By Robert Bank
Years ago, while giving a talk at a Jewish high school in New York City, I showed students a video of a Sesame Street skit from 1975 that demonstrated the relationship between “Near” and “Far.” As the #MeToo movement continues to build momentum in the United States and around the world, I am grappling with how we understand what happens to women who are very near to us – in our own families and in the American Jewish community – and what happens to women who live in parts of the world that feel far away.
As President and CEO of American Jewish World Service (AJWS), an international human rights organization that is deeply invested in promoting the rights of women and girls around the world, I am mindful of our ever-expanding circles of obligation to preserve human dignity. My thoughts usually lead to questions:
When we read about women in the American Jewish community who suffered years of sexual abuse from men with power, are we able to feel greater empathy for women in India, Nicaragua or Uganda who were similarly violated? And, of course, is the reverse true?
When we learn that some perpetrators are people we had respected, are we able to hold them accountable as we would any other perpetrator of injustice?
When we consider what we believe to be the “right” solutions to achieving equity for women worldwide, are we able to listen deeply to those who have experienced inequity firsthand and may have other solutions to offer?
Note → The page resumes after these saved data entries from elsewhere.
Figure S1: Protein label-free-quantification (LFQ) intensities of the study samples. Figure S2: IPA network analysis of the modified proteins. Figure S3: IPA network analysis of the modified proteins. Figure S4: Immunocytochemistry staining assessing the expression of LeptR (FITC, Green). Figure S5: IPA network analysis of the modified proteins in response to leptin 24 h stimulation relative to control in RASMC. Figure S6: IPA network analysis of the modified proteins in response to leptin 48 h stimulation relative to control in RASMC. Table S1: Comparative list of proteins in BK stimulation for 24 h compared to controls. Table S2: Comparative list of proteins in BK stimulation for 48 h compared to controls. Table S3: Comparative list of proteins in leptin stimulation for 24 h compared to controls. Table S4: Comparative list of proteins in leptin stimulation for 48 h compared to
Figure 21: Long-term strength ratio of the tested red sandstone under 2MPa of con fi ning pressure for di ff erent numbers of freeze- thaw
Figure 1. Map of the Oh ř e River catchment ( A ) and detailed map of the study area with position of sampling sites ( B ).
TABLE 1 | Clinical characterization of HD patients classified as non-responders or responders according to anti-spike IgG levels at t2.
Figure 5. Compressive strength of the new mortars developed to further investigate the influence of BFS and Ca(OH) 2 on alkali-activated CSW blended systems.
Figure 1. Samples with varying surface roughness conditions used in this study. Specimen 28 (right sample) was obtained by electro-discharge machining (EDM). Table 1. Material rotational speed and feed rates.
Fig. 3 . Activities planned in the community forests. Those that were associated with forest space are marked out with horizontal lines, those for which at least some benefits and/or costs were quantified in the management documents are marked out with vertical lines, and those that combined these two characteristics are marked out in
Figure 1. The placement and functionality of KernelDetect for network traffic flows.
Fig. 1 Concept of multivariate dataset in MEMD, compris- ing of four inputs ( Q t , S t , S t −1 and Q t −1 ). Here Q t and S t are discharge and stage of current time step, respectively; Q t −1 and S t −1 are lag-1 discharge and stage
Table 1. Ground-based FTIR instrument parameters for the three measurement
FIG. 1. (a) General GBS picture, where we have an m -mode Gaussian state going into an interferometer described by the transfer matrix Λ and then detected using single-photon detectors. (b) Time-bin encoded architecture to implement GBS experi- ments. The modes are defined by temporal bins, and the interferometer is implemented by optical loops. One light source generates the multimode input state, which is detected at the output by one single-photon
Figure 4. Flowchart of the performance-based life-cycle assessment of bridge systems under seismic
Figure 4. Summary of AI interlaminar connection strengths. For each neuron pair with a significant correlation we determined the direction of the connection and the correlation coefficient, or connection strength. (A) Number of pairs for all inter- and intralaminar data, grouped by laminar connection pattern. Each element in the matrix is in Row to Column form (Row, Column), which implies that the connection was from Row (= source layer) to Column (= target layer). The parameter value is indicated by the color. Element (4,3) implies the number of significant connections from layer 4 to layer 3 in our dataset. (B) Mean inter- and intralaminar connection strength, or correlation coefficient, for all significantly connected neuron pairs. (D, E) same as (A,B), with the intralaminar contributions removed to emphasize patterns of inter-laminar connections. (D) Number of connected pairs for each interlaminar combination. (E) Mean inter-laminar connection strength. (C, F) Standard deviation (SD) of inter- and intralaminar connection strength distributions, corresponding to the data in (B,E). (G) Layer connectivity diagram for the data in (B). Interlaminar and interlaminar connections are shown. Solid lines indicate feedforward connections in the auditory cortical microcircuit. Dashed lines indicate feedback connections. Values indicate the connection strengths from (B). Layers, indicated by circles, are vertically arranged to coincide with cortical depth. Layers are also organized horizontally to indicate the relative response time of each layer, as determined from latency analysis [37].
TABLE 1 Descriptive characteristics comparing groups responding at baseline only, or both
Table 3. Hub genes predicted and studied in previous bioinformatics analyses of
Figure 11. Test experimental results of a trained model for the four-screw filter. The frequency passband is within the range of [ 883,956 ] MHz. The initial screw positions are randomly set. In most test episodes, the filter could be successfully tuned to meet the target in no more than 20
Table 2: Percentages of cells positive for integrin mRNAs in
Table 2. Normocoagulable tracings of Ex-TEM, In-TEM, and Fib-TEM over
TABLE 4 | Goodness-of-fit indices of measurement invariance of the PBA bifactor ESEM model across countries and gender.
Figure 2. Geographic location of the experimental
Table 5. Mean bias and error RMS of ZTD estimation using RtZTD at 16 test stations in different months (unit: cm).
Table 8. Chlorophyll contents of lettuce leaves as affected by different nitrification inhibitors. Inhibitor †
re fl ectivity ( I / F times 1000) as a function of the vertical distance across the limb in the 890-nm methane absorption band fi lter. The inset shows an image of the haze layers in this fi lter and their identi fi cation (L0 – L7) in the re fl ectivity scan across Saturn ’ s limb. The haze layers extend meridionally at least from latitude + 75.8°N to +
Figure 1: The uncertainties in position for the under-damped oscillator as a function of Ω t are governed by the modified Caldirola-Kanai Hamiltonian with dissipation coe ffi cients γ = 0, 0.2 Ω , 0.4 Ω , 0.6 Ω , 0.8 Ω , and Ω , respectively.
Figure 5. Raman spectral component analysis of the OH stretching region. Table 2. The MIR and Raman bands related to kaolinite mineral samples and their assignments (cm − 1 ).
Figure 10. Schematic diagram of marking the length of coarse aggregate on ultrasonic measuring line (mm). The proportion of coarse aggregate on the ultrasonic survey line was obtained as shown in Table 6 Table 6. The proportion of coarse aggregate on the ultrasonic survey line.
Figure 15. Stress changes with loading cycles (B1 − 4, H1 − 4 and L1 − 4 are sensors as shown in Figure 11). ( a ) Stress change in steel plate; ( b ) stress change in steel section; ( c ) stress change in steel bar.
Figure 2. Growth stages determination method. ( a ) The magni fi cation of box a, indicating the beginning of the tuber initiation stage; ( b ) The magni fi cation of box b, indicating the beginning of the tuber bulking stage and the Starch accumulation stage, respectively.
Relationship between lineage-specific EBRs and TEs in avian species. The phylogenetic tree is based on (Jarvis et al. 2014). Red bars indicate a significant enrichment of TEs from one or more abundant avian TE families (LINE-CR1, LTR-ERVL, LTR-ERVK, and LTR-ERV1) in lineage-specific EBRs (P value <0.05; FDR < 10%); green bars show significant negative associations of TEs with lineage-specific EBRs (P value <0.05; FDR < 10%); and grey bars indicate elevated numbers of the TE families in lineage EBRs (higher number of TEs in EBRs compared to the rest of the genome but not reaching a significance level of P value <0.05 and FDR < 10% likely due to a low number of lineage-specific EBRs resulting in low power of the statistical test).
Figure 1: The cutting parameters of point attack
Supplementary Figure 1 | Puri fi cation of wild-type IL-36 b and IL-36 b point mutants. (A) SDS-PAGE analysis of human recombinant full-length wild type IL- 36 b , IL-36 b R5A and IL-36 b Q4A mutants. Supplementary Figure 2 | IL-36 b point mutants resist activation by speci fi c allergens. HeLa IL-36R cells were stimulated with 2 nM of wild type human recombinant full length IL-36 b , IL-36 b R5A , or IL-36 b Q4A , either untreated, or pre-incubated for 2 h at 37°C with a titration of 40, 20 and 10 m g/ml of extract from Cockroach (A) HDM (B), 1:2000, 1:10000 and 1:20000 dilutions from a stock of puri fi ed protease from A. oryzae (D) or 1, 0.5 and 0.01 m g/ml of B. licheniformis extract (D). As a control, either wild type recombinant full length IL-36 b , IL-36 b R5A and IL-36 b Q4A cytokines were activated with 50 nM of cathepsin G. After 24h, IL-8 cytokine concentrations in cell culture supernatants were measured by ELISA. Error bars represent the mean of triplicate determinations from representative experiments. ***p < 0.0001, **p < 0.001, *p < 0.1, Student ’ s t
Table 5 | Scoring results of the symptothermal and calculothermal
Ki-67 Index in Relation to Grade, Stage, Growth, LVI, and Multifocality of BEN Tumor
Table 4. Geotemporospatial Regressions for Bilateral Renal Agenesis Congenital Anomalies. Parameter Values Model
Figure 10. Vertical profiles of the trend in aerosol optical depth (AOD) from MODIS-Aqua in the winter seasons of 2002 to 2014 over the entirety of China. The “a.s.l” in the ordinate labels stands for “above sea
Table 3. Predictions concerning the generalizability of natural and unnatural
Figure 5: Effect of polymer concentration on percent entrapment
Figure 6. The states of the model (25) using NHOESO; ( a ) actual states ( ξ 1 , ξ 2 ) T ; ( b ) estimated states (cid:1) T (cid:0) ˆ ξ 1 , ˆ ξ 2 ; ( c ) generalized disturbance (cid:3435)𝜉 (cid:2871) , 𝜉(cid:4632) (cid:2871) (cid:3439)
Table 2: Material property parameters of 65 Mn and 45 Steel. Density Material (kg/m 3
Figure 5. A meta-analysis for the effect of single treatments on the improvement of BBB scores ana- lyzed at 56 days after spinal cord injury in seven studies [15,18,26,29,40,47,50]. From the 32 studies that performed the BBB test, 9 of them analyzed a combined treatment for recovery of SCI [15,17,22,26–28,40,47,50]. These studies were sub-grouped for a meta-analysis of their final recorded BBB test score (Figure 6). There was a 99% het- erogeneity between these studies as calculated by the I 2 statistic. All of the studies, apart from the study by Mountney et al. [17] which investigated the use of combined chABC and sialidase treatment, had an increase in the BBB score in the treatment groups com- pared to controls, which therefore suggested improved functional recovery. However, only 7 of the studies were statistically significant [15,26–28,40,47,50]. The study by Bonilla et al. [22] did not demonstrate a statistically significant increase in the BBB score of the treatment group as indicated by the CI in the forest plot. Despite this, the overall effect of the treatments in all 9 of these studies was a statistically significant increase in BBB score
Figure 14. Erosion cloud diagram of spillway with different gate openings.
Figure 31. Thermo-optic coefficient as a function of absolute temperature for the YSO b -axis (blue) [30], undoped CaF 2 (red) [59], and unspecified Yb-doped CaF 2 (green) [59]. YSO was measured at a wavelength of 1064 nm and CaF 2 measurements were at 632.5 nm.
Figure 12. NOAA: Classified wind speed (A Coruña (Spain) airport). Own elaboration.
When we build partnerships for advancing opportunities for women and girls, are we including women of all races, nationalities, religions, sexual orientations, gender identities and class backgrounds?
I am hopeful that, in the near future, we can answer these questions with a resounding ‘YES.’ But I know that we have a long and twisting road ahead of us.
As a co-chair of SafetyRespectEquity – a new Jewish coalition to address sexual harassment and gender discrimination in the Jewish community – I feel indebted to women in the United States and around the world who have charted a course for change. I also know that, as a man, I must always participate with humility. I cannot champion gender equality without evaluating how my own actions, privileges, and behaviors hold women back.
Fortunately, other men are exploring how we can walk the talk. Last February, I traveled to India and met young men who, with the help of organizations supported by AJWS, are joining with their female peers to build a more inclusive and safe society for women and girls. These men are slowly unlearning the lessons of patriarchy: that being aggressive, controlling, and domineering is the masculine ideal. By building a healthier and more emotionally self-aware masculine identity, these young men have been able to repair their relationships with women and be partners for true equality. You can learn more about their work in a piece I wrote a few months ago.
In 1968, the Jewish lesbian poet Muriel Rukeyser wrote, “What would happen if one woman told the truth about her life? The world would split open.” Since that time, countless women have shared countless truths, as they do today. The world has most certainly split open. Now it’s our job to seize the momentum of courageous women who are speaking out and build a new world order together.
Robert Bank is the President and CEO of American Jewish World Service.